** start of STORED ROWS **

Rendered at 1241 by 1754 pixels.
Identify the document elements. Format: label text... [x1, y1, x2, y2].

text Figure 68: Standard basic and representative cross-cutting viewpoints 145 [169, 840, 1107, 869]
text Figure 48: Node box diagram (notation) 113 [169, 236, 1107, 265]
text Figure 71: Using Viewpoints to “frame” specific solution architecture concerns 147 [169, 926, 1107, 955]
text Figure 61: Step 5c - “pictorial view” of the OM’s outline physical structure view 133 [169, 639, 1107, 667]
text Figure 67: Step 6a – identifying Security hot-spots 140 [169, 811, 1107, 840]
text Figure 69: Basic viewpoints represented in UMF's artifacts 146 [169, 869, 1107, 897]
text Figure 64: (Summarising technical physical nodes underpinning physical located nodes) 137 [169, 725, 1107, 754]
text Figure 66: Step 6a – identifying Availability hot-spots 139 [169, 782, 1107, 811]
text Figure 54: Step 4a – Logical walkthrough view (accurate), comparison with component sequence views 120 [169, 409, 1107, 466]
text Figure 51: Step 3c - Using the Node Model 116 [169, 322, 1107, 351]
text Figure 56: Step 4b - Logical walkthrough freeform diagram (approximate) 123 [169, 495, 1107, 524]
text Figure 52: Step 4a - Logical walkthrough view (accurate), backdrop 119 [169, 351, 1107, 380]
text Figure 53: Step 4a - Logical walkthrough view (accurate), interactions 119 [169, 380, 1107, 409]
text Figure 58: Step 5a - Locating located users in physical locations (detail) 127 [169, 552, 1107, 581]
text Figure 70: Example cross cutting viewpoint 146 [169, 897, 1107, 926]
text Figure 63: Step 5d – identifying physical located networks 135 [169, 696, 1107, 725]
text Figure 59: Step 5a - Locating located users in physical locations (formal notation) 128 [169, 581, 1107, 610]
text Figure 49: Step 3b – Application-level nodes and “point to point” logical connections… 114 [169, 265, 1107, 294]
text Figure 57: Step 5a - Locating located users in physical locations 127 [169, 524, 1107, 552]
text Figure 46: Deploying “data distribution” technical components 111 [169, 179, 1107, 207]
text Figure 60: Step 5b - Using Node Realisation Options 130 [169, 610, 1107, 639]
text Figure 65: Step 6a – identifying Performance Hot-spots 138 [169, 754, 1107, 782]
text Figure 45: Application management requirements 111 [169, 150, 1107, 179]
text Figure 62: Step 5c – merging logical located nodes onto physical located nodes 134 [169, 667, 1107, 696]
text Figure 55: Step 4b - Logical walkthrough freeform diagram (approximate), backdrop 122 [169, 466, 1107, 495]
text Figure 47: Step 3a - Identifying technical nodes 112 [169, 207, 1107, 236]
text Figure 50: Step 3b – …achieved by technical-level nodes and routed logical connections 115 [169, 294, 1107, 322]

** end of STORED ROWS **

Transcribe the items word for word, starting at their first line and stopping after the line that contains "Identify the document".

Rendered at 1241 by 1754 pixels.
Identify the document elements. Format: label text... [x1, y1, x2, y2].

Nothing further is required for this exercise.